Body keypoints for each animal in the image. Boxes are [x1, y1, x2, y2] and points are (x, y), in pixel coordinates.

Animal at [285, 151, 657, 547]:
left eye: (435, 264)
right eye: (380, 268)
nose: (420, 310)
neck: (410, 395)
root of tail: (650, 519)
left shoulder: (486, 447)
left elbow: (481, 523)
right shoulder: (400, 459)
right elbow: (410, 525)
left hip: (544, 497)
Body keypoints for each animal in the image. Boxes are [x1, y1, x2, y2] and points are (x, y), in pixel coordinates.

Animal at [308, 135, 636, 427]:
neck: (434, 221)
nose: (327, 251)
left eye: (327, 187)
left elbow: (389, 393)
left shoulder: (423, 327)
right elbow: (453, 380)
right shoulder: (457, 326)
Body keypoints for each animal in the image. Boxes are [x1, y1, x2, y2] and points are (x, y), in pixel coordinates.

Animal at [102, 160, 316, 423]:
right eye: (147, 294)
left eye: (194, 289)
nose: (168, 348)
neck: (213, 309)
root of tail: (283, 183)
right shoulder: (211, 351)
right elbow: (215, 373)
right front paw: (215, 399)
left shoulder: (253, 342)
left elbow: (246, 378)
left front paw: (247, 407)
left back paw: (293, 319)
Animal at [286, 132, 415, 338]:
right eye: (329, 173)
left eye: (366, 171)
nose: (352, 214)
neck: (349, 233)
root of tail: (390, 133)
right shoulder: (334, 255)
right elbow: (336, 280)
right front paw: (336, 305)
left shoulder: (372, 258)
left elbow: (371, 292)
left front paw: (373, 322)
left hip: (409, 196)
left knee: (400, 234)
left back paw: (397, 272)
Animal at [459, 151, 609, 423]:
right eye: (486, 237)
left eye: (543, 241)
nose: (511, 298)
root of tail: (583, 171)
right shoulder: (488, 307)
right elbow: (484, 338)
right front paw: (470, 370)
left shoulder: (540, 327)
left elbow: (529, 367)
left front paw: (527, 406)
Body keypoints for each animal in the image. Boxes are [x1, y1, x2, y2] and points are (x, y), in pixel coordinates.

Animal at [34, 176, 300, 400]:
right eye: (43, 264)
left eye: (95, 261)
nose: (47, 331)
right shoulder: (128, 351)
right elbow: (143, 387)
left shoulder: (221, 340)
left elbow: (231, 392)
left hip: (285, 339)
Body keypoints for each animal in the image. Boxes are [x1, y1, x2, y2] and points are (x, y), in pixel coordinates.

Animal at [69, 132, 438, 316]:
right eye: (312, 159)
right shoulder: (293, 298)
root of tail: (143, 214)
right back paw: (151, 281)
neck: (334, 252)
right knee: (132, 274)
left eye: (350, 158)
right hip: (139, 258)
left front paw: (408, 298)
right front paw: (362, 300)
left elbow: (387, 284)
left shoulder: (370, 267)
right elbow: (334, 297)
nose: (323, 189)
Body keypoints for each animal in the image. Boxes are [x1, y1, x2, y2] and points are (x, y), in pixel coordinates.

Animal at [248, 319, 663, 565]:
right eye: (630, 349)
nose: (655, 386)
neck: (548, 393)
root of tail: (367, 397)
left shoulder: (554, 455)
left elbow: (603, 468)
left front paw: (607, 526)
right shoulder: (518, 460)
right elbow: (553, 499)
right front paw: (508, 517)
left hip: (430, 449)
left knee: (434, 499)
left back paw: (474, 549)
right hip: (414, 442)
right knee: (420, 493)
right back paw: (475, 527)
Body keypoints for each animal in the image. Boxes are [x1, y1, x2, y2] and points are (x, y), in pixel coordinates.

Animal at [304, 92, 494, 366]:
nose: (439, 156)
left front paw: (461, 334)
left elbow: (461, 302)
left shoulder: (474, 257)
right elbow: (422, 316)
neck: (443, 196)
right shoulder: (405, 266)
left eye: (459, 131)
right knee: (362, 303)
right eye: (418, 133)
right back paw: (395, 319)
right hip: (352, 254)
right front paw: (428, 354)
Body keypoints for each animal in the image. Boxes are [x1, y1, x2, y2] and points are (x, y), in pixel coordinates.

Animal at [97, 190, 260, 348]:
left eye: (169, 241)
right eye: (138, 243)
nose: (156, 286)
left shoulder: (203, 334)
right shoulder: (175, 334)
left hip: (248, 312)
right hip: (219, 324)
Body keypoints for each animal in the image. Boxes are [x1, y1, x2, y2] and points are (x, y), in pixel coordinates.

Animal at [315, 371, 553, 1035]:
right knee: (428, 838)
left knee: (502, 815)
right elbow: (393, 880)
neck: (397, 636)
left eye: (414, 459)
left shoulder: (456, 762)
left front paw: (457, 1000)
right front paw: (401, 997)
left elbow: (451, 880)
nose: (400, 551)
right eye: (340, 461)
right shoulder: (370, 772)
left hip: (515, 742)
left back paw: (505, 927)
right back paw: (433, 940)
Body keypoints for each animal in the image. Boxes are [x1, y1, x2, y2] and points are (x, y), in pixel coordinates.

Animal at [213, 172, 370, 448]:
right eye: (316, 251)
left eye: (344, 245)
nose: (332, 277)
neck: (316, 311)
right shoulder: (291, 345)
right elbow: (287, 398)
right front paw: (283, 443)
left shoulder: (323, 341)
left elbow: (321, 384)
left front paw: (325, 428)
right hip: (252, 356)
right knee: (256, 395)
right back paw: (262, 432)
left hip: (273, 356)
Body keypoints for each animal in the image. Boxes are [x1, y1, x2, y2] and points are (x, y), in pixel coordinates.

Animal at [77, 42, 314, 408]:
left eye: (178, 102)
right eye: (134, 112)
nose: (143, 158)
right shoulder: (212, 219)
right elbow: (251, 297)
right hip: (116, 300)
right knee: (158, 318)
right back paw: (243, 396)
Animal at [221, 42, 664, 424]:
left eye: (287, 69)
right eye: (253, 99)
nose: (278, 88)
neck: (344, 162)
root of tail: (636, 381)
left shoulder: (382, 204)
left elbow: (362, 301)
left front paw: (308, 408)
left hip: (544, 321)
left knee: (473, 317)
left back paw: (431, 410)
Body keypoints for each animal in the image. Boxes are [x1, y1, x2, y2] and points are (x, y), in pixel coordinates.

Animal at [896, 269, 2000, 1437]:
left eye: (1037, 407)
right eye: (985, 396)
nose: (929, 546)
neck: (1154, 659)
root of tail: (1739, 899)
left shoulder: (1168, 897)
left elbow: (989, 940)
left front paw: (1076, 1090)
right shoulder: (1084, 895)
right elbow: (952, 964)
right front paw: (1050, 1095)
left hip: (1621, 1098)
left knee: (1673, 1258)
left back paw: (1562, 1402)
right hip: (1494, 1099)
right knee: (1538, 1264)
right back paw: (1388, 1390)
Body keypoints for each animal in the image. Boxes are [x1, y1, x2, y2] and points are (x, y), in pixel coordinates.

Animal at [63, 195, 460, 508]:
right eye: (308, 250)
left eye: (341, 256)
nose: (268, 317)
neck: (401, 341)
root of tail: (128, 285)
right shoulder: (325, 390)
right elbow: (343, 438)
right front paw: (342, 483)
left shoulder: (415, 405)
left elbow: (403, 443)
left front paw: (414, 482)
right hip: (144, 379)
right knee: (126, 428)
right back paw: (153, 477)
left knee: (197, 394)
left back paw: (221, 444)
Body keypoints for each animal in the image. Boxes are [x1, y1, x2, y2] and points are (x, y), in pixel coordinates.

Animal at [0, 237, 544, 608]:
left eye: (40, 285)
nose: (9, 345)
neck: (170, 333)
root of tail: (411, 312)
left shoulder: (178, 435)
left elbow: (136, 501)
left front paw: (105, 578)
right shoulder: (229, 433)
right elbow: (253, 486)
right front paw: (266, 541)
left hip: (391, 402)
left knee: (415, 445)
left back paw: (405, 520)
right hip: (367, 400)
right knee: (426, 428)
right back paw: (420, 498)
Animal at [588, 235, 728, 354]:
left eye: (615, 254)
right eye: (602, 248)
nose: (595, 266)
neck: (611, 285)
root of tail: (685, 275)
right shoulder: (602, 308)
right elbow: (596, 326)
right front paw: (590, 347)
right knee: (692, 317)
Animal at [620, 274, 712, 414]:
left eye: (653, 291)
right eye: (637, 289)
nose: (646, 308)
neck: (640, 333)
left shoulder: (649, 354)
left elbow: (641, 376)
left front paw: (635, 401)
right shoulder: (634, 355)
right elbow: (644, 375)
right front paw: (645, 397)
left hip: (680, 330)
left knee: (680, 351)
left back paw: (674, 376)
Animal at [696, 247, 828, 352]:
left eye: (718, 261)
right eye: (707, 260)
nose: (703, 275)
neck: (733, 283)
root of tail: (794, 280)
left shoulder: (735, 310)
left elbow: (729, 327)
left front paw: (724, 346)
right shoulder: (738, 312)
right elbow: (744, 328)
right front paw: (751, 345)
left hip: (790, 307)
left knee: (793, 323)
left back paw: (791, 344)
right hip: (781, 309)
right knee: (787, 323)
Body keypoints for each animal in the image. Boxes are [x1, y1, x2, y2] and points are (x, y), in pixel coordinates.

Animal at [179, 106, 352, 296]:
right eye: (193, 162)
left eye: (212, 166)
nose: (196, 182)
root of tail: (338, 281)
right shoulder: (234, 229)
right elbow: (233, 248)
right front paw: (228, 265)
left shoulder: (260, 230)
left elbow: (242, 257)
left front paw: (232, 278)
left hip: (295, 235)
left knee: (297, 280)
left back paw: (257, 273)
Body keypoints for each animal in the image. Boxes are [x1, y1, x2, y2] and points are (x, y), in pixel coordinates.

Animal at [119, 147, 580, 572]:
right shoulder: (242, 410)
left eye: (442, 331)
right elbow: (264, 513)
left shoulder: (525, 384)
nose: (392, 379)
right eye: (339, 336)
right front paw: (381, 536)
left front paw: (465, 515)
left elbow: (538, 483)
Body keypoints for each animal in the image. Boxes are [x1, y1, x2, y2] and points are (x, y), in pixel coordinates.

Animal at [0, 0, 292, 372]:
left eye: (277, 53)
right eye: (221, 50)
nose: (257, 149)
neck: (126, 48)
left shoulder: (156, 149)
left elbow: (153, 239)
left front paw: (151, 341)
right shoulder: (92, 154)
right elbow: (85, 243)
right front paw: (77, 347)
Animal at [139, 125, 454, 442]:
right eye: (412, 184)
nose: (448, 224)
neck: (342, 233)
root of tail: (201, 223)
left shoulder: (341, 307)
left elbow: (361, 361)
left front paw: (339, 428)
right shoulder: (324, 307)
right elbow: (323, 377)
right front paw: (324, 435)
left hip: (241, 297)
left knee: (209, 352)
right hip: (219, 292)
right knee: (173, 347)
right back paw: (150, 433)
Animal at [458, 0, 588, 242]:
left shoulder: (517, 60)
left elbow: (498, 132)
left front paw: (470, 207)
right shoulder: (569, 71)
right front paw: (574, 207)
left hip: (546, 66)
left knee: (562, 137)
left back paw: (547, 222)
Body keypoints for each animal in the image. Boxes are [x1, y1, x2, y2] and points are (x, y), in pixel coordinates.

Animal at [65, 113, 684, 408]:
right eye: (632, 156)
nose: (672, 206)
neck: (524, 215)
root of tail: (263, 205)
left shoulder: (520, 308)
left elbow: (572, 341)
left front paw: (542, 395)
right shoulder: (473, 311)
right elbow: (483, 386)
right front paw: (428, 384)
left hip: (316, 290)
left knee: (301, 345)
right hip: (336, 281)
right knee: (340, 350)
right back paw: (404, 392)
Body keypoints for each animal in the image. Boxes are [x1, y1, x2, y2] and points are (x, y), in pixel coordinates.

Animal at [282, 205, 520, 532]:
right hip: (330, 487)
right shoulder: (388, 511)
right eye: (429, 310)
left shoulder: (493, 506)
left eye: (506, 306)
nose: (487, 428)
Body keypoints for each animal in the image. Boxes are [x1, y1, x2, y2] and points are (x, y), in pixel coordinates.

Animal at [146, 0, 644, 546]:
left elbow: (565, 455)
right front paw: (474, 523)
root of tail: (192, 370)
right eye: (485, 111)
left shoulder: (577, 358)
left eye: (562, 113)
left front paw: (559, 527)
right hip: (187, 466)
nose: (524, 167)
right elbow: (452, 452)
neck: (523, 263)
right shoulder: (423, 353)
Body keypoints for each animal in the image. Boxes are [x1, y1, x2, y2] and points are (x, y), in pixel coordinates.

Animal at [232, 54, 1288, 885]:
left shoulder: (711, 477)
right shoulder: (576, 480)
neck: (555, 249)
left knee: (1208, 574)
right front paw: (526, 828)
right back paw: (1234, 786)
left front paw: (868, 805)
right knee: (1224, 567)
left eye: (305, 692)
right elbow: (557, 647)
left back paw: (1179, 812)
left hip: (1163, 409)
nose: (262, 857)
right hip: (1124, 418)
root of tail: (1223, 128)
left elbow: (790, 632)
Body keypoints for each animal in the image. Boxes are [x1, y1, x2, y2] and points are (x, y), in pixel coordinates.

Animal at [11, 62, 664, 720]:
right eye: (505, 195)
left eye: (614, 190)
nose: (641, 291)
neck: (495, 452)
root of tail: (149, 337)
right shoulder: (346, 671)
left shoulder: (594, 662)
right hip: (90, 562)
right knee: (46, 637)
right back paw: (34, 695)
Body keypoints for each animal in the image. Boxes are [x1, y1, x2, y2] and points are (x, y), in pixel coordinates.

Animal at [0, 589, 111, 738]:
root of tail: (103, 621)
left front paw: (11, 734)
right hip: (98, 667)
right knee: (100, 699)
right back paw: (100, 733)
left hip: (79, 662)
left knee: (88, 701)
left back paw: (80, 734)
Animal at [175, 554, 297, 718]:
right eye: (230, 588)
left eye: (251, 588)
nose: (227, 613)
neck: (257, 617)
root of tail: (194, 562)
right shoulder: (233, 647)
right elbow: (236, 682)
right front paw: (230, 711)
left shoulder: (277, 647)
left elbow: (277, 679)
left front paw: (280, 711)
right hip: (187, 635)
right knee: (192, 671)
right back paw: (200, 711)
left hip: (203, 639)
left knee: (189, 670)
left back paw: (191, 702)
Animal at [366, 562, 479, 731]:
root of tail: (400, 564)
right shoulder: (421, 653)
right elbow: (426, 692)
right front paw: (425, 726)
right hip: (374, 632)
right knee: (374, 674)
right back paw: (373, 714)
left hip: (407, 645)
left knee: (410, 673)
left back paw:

» Work order
From the listing above, return the lines starting at the one with "left eye: (287, 69)" and ending at the one with "right front paw: (1050, 1095)", both kept, exactly as they appear and nothing more.

» Solution for this task
left eye: (287, 69)
right eye: (253, 99)
nose: (278, 88)
neck: (344, 162)
root of tail: (636, 381)
left shoulder: (382, 204)
left elbow: (362, 301)
left front paw: (308, 408)
left hip: (544, 321)
left knee: (473, 317)
left back paw: (431, 410)
Body keypoints for each animal in the image. Boxes are [x1, y1, x2, y2] and points are (x, y), in pixel coordinates.

Animal at [896, 269, 2000, 1437]:
left eye: (1037, 407)
right eye: (985, 396)
nose: (929, 546)
neck: (1154, 659)
root of tail: (1739, 899)
left shoulder: (1168, 897)
left elbow: (989, 940)
left front paw: (1076, 1090)
right shoulder: (1084, 895)
right elbow: (952, 964)
right front paw: (1050, 1095)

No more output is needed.